The only fair tax is a consumer tax, if you use a service you pay for it. I’m sure that it will be approved, more blind leading the blind.
At home on The Strand
While I think the storefront looks interesting, it seems way out of place in a beach town (“High hopes for Esperanza,” ER July 4, 2019). But so are about 75 percent of The Strand houses, so it doesn’t surprise me. There are many ways to design upscale restaurants with character that fits in with the atmosphere. I don’t happen to think this facade comes close to achieving the character of Manhattan Beach.
Concerns about the democratic process include the lack of a staff report on the “Lights for Liberty” agenda item before the Manhattan Beach City Council, so all those concerned would be able to review and comment. There was a request to waive fees for the vigil, but no background on the organization or the purpose of the vigil [“Manhattan Beach Pier vigil calls for end of detention camps,” ER July 4, 2019]. The primary intent of the state’s Brown Act is that the people’s business be conducted openly and transparently, after providing an opportunity to the largest number of members of the public to directly address the council before the council takes action on any item.

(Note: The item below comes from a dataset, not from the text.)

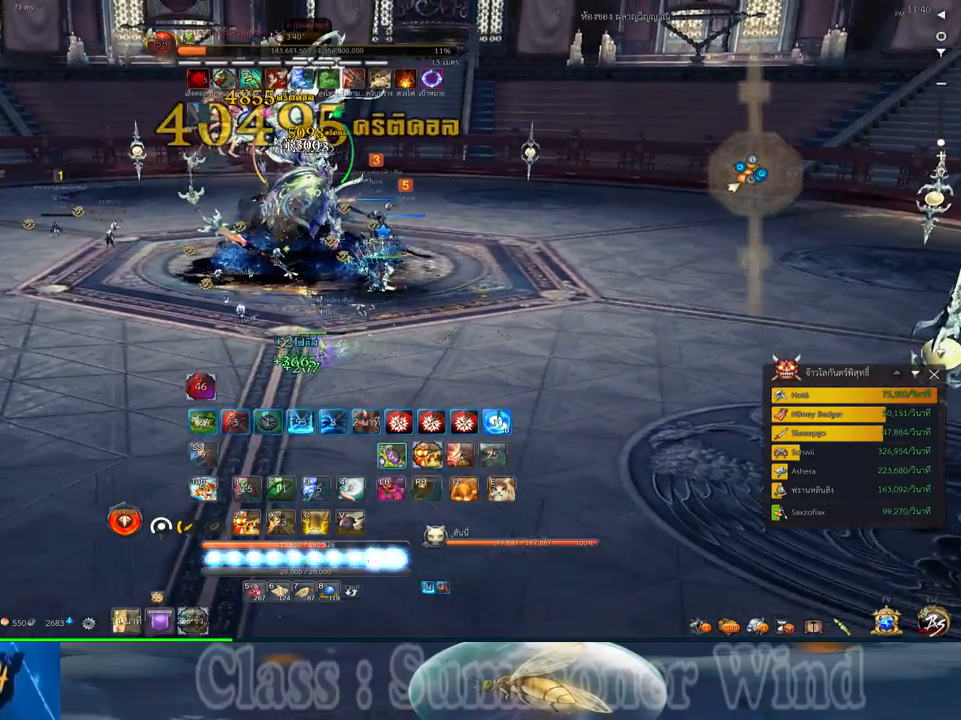
{"keys": ["f"], "mouse": ["left"], "events": [[17, "f", "up"], [84, "mouse_left", "up"], [84, "mouse_right", "up"], [117, "f", "down"], [150, "mouse_left", "down"], [150, "mouse_right", "down"], [200, "f", "up"], [200, "w", "up"], [200, "z", "down"], [300, "mouse_left", "up"], [300, "mouse_right", "up"], [300, "z", "up"], [334, "f", "down"], [367, "z", "down"], [400, "f", "up"], [400, "mouse_left", "down"], [400, "mouse_right", "down"], [434, "z", "up"], [500, "f", "down"], [500, "mouse_right", "up"]]}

Additionally, all who come before City Council must stand at podium, provide name card and are allotted three minutes speaking time. Councilmember Hildy Stern, as an organizer and advocate, sat at the council dais with a name plate and spoke for nine minutes. She had a discussion with city staff and City Council, which residents are not afforded.
To permit one side of a debatable public question a monopoly in expressing its views to the government is the antithesis of constitutional guarantees. The public nature of the legislative process and the right of citizens to participate in and voice their opinions about that process equally are at the heart of democratic government, which is currently under threat.
Remember the young
So why is the Beach Cities Health District not focusing its efforts on mental health in the new facility they are planning? What about mental health for our youth? Do folks realize that the South Bay has no proper facility for struggling youth?